The government states that all schools should be “fully compliant” with the guidance by summer 2023.
How much do parents spend on school uniforms?
Previous research from the Department for Education in 2015 revealed that parents could save almost £50 on average if they bought all school uniform items from high street stores instead of from a designated shop or supplier.
Meanwhile, research conducted in 2020 by The Children’s Society charity found that parents with children in state schools spend £315 on average per year for each primary school child and £337 per year on each secondary school child. This was found to be more than three times what parents think is a reasonable cost for primary and secondary uniforms - £85 and £105 respectively.
Parents struggling to meet the cost of school uniforms can request help from their local authority. Councils in some parts of England, Wales, Scotland and Northern Ireland offer grants towards uniform costs. Generally speaking, however, these are only available for children who are already receiving free school meals.
You can find out if your local authority provides help with school uniform costs on the GOV.UK website. To work out if you are eligible for a school uniform grant, head over to your local council’s website.
How to cut the cost of school uniform
1. Check if you can get help from your local council or school
First things first, check if your local authority provides help towards the cost of school uniform using the government's postcode checker. If your council doesn’t provide any support, ask your child’s school directly, as they may be able to supply you with second-hand uniform.
2. Ask around to see if anyone has spares
We all know that kids grow quickly, so if your friends or family have older children, you might find they have blazers or backpacks they no longer use that you can put to good use. Similarly, the school itself may sell second-hand items, with the added bonus that the money goes towards helping the school.

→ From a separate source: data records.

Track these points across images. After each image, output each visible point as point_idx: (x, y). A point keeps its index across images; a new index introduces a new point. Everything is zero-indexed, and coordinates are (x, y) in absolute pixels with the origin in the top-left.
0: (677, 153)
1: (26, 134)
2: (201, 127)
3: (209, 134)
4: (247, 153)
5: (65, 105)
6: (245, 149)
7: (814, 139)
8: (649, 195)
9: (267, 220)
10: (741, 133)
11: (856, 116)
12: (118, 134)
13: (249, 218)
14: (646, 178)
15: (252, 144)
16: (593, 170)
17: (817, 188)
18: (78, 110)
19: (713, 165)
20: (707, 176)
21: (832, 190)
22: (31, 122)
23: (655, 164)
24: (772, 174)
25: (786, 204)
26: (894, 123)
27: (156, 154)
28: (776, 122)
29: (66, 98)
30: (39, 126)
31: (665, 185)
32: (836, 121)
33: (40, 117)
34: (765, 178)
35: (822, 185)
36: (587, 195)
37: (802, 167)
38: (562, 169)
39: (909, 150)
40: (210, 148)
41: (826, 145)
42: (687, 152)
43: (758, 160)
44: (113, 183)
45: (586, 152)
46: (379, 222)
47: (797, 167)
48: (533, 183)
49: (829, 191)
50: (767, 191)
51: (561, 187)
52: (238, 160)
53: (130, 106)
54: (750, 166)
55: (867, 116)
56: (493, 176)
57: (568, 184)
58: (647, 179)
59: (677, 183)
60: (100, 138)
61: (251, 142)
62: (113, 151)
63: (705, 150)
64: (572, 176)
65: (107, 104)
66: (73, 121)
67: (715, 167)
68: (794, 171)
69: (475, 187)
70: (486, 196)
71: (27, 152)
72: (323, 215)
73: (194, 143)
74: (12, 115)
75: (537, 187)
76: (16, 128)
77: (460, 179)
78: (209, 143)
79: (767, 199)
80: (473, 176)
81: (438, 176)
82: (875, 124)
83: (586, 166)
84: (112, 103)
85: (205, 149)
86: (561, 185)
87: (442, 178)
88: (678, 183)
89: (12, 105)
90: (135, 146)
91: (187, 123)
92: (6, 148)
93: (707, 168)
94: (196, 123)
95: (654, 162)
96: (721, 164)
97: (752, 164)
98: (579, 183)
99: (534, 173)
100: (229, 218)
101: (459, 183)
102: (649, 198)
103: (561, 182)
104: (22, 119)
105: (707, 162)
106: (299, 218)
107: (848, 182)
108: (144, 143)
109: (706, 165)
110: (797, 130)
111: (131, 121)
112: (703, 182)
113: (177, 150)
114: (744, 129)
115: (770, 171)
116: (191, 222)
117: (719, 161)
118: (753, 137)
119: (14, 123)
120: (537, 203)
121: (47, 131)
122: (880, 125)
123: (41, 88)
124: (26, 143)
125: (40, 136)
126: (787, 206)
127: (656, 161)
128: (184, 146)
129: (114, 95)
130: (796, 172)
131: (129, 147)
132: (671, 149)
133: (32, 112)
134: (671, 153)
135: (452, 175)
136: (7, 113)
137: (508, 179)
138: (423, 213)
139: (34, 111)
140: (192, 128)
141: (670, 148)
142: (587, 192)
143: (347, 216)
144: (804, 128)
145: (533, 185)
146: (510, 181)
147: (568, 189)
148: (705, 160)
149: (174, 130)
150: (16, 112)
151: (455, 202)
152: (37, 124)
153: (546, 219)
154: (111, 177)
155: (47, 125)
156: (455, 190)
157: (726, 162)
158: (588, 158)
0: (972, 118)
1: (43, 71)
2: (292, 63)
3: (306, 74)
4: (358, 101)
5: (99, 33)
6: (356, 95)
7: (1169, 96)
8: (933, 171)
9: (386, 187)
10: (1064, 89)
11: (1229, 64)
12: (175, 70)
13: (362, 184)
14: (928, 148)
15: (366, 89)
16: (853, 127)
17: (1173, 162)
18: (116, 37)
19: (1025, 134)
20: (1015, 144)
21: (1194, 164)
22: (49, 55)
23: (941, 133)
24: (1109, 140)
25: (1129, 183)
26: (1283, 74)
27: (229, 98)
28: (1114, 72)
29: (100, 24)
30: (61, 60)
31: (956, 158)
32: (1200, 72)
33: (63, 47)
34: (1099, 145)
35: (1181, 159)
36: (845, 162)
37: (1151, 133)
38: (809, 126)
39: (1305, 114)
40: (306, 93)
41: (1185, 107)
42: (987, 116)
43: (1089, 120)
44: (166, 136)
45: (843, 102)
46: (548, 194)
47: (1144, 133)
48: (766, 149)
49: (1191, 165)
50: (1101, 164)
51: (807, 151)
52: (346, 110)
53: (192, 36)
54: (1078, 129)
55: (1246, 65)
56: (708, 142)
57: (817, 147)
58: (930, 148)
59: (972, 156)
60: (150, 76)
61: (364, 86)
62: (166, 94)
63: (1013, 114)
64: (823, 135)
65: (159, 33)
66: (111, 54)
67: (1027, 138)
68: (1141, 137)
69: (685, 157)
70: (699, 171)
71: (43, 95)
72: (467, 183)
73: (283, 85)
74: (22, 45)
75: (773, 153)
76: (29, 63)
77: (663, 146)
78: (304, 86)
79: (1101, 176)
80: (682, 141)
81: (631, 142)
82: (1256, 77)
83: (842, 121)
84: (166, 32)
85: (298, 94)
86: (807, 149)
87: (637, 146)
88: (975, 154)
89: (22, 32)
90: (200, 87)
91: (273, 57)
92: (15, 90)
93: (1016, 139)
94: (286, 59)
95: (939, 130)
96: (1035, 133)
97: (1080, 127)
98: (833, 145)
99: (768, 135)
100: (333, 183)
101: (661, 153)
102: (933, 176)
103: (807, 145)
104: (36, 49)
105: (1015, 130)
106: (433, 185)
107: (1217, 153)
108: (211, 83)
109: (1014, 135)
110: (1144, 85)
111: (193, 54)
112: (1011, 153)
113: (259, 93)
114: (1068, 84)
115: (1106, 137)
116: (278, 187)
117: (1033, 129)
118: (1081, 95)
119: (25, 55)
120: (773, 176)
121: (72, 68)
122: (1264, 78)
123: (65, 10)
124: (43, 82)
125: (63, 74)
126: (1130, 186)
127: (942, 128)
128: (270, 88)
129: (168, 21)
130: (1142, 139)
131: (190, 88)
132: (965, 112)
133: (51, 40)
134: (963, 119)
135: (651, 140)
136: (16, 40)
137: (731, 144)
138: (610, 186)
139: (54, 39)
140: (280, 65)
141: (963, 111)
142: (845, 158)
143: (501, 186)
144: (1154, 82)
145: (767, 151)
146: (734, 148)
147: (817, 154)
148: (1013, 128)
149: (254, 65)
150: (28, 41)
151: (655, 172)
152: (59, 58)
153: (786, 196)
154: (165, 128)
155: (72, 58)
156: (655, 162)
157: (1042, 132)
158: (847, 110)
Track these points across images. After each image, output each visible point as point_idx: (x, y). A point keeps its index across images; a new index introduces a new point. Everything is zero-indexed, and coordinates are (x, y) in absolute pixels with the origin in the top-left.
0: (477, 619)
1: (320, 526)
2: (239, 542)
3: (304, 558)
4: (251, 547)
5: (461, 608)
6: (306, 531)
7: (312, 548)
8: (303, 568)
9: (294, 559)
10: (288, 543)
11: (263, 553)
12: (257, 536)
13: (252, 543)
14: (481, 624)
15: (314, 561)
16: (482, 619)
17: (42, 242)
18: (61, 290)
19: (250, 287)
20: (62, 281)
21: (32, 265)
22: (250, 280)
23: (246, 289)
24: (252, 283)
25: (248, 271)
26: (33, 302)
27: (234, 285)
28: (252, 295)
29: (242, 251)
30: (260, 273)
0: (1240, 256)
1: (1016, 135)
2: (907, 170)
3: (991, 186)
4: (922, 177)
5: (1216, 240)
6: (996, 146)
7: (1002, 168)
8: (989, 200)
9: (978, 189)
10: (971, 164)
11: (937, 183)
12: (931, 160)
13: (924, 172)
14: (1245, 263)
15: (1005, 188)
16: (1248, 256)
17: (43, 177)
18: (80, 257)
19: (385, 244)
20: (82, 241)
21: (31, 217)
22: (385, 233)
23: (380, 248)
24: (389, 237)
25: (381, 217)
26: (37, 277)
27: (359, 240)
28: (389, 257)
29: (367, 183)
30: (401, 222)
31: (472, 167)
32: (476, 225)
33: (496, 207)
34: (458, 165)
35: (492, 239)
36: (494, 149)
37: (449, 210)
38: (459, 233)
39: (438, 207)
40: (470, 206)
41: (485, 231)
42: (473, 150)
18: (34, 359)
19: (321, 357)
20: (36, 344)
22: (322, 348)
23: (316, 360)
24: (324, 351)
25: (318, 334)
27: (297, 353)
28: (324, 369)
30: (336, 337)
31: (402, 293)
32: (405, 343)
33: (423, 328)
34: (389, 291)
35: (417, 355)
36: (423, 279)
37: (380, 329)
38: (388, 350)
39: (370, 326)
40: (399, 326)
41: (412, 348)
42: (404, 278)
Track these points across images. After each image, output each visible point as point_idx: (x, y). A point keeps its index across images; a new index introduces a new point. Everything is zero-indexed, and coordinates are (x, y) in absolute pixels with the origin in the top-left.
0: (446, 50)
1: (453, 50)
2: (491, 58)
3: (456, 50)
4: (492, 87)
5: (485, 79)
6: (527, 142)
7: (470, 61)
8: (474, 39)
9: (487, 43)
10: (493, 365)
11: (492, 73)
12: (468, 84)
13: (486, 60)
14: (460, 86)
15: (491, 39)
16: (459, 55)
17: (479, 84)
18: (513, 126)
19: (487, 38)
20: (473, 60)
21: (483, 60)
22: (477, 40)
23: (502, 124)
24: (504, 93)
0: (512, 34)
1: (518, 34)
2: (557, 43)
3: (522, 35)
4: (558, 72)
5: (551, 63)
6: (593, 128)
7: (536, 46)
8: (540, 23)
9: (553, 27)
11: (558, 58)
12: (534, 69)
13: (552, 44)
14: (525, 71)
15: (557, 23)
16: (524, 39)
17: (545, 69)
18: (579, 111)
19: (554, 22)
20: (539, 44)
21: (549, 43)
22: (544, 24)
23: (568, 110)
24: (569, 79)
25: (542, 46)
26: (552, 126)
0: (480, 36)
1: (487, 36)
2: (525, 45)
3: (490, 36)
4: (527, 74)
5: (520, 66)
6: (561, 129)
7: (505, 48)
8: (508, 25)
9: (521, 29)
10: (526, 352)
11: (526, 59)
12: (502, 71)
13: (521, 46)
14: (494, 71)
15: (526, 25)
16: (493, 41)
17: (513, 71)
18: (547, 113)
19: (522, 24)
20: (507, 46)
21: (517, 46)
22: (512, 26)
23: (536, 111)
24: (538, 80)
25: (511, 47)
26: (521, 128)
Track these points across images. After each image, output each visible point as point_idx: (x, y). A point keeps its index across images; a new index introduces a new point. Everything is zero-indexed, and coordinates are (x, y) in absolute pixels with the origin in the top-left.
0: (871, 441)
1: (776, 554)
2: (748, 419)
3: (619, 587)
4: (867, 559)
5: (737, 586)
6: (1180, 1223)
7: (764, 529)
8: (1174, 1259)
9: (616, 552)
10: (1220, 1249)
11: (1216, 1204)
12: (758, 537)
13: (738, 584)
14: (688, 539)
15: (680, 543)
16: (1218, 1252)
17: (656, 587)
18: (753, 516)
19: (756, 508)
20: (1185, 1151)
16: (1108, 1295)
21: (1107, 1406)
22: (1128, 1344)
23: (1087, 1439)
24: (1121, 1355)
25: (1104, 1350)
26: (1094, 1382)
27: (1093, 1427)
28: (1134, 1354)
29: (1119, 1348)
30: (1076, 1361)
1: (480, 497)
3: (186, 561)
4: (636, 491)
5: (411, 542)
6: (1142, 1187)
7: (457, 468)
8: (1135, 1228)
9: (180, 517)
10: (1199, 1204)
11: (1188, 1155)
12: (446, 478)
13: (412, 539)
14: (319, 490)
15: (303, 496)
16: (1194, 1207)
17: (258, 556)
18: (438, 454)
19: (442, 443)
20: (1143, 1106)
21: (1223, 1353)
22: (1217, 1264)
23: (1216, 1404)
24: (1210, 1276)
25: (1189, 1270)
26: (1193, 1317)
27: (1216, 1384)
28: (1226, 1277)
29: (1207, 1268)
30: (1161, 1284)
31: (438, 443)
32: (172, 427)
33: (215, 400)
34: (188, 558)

3. Make use of social media
Check to see if you can bag yourself some pre-loved uniforms on social media, such as Facebook Marketplace, where you can often find branded uniform for at least half their usual cost. This is a particularly good option for pricier items, such as blazers, that you may struggle without purchasing direct from your school or their supplier.
4. Opt for cheaper supermarket uniform
If you have to purchase new uniform pieces for the new school year, opt for supermarket alternatives if you can, which are often significantly cheaper than a school’s named supplier. Here you can bag yourself plain coloured clothes, such as shirts and skirts, and keep an eye out for sales too - shops like M&S and Sainsbury’s frequently have generous discounts on school uniform items.